Türkiye, benzer bir süreci 2009 yılında yaşadı. Ülkede 2007 ve 2008’de etkili olan kuraklık nedeniyle yem fiyatları yüzde 100’den fazla arttı. Çiğ süt fiyatları ise o dönemde yarı yarıya düştü. Kilosu 7-8 lira olan kırmızı et fiyatı 2009’un sonuna gelindiğinde 16-17 lira oldu. Çözüm olarak ithalat yapıldı. Defalarca yazdığımız için uzun uzadıya anlatmaya gerek yok. Türkiye, 2010 yılından bu yana 12 yıldır kırmızı et, besilik hayvan, kasaplık hayvan, kurbanlık için canlı havyan ithalatı yaptı. Bugün geldiğimiz noktada herkes yine kırmızı et fiyatının yüksek olmasından şikayetçi. Yine yoğun bir ithalatla fiyatın düşürülmesi hedefleniyor. Artan maliyetler nedeniyle fiyatın yükseldiği gerçeği göz ardı ediliyor.

Hiçbir üretici kesim zamanı gelmiş hayvanı fiyatlar artsın diye bekletmez, bekletemez. Bekledikçe hem yem maliyeti hem de et kalitesi nedeniyle zarara uğrar. Biz daha bunu anlatamadık. Ya da anlamak istemiyorlar. Birilerine para kazandırmak için ithalat yapacaklar.

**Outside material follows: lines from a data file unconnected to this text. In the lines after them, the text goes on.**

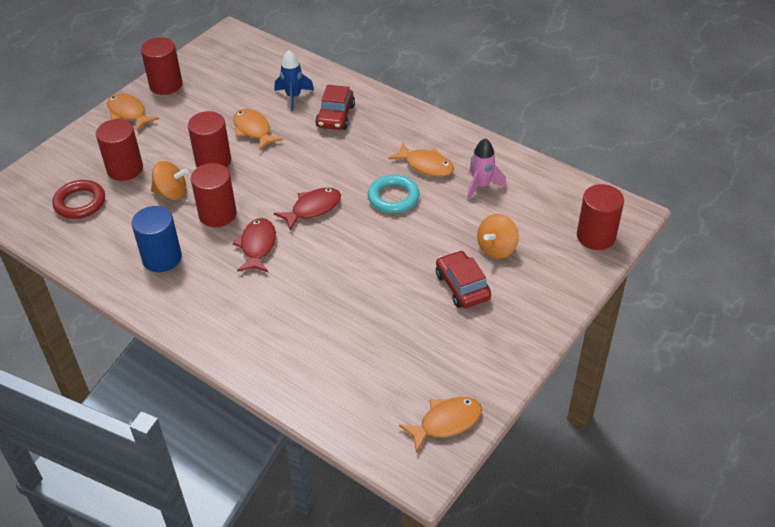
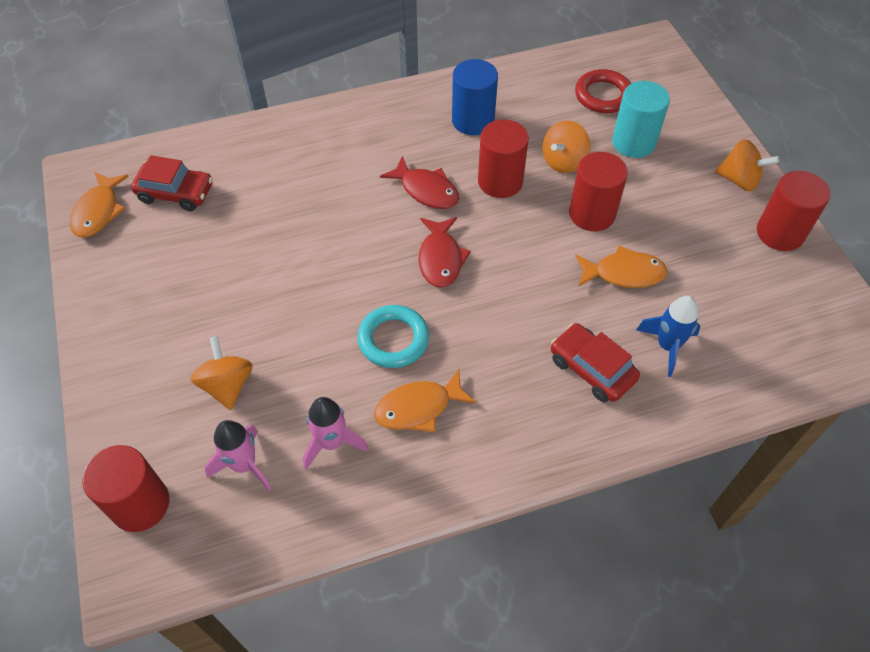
camera: 125 degrees right, 10 degrees up
red cylinder [96,119,143,181] -> turquoise cylinder [612,81,670,158]
orange fish [107,93,159,131] -> orange spinning top [715,139,779,191]
red car [436,250,491,308] -> red car moved to [131,155,213,211]
none -> pink rocket [204,420,271,490]

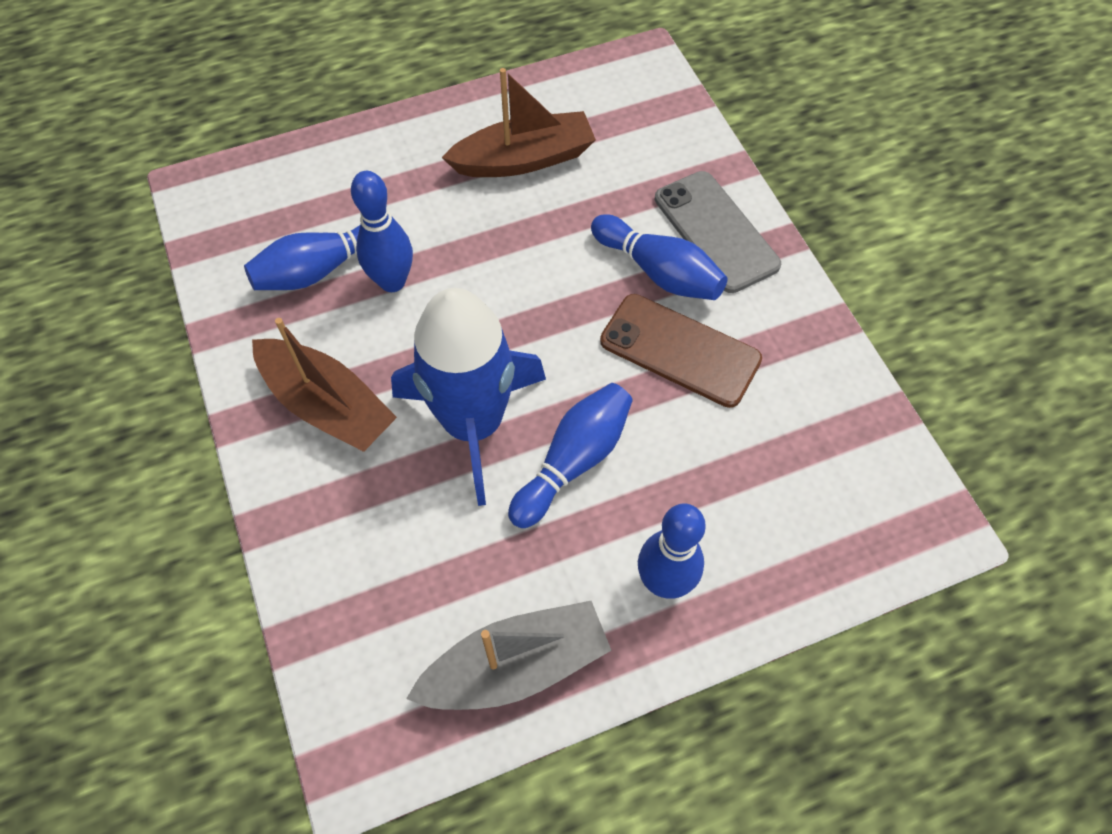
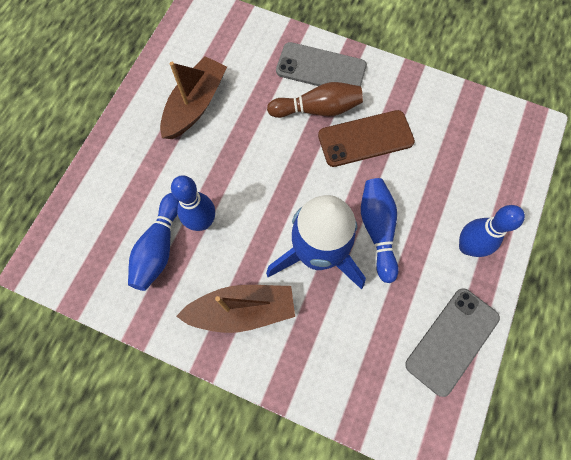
camera: 45 degrees left, 10 degrees up
grey boat [406,601,612,710] -> grey phone [405,288,500,397]
blue bowling pin [591,214,727,300] -> brown bowling pin [267,82,363,118]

Son 12 yılda ithalata ödenen para 10 milyar doları buldu. Bir o kadar daha ödeseniz bu fiyatları yine de düşüremezsiniz. Kaldı ki ithalat da kolay değil. Ucuz değil. “Dünyanın en pahalı eti Türkiye’de tüketiliyor” yalanı da bugün ithalat için gerekçe olmaktan çıktı. Dünyadaki fiyatlar Türkiye’den düşük değil.
Et ve Süt Kurumu, Toprak Mahsulleri Ofisi’nin yaptığını mı yapacak? Ofis, dışarıdan ithal ettiği buğdayı, ekmeğe zam yapmamaları şartı ile un sanayicilerine, ekmek üreticilerine ucuza veriyor. Arpa ve mısırı yeme zam yapılmasın diye yetiştiriciye, yemciye ucuza veriyor. Aradaki fark Hazine’ye yani bizlere zarar olarak yazıyor. Et ve Süt Kurumu da dışarıdan et veya hayvanı pahalıya alıp içeride ucuza mı satacak? Böyle bir uygulama üretimi tamamen bitirir.

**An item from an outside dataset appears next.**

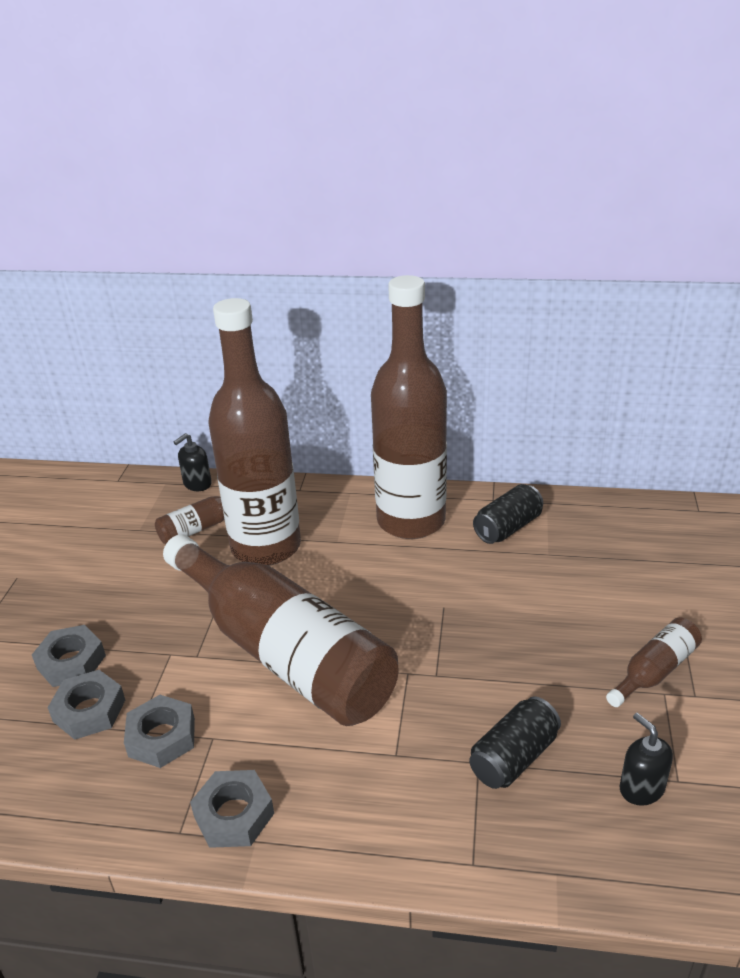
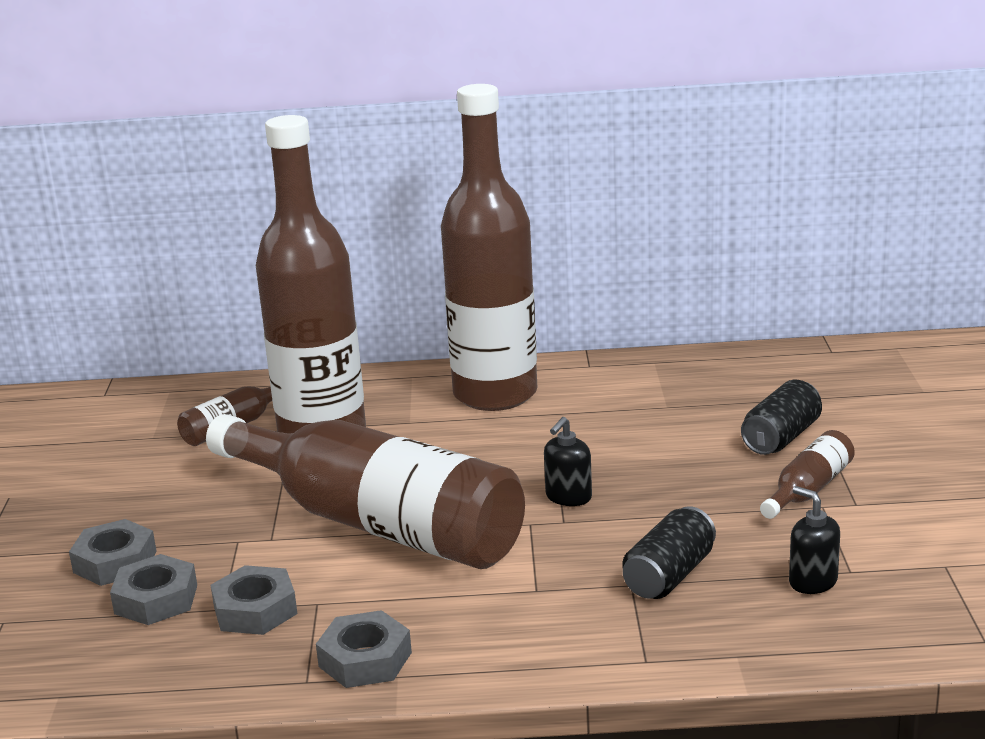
camera: 10 degrees left, 10 degrees down
black soap dispenser [174,433,212,491] -> black soap dispenser moved to [544,417,592,506]
black can [473,484,543,544] -> black can moved to [741,380,822,455]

Kırmızı et üretim verileri ne kadar gerçekçi?

Kırmızı et fiyatları gündemdeyken Türkiye İstatistik Kurumu, 2 yıl aradan sonra nihayet kırmızı et üretim verilerini açıkladı. (Buna ilişkin haberi Dünya gazetesinin internet sitesinde www.dunya.com ve www.tarimdunyasi.net sayfamda paylaşmıştım. Sosyal medyadan okumayanlar için tekrar özetleyerek paylaşıyorum.)

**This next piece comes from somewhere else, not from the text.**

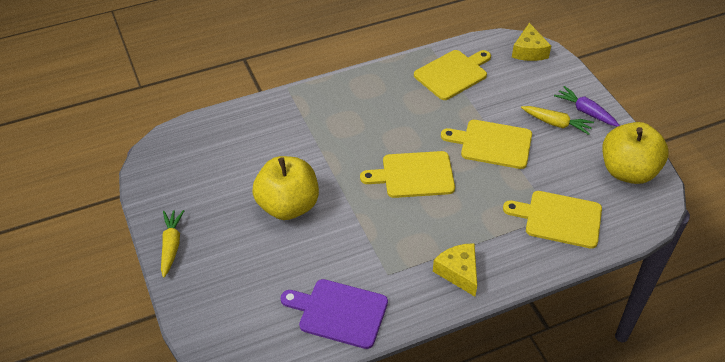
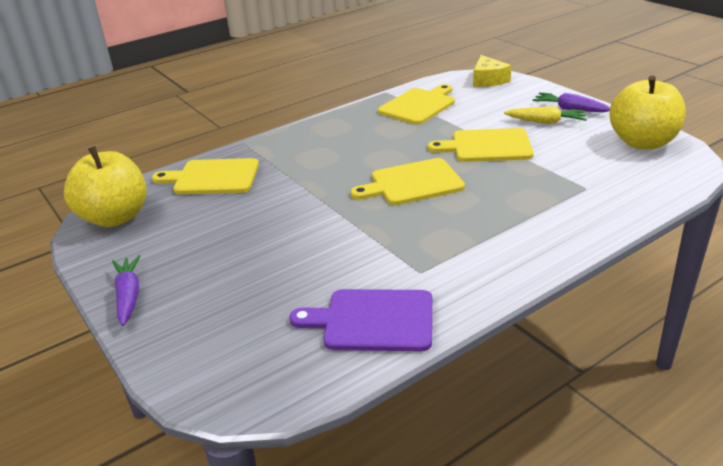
camera: 10 degrees left, 15 degrees down
yellow carrot [161,210,184,278] -> purple carrot [112,255,141,326]
yellow apple [252,156,319,220] -> yellow apple moved to [64,146,146,227]
yellow cheese [433,243,477,296] -> none
yellow cutting board [503,191,602,249] -> yellow cutting board moved to [152,158,259,194]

Metodoloji(hesaplama yöntemi) değiştirilerek yapılan hesaplama ile 2001 ile 2019 yılları arasındaki üretim verileri de güncellendi. Yapılan güncelleme ile bazı yıllar kırmızı et üretimi yüzde 100’ün üzerinde artarken 2001-2019 döneminde üretim ortalama yüzde 48.1 oranında artırılmış oldu.

Türkiye İstatistik Kurumu(TÜİK) son olarak 20 Şubat 2020’de kırmızı et üretim istatistiklerini açıkladı. Yayınlanan son veriler 2019 yılı 4.çeyreğine yani Ekim-Aralık dönemine ait verilerdi. O dönemde 2019 yılı kımızı et üretimi 1 milyon 201 bin ton olarak açıklanmıştı. Yapılan son güncelleme ile 2019 yılı üretimi 1 milyon 740 bin tona revize edildi.

TÜİK, 20 Şubat 2020’de 2019 verisini açıkladığında şöyle bir duyuru yaptı: ” Çeyrek dönemler halinde yayımlamakta olan kırmızı et üretim istatistikleri, metodoloji değişikliği nedeniyle yıllık olarak yayımlanacaktır. Bu kapsamda 2020 yılına ait veriler 2021 yılı Şubat ayı içerisinde yayımlanacaktır.”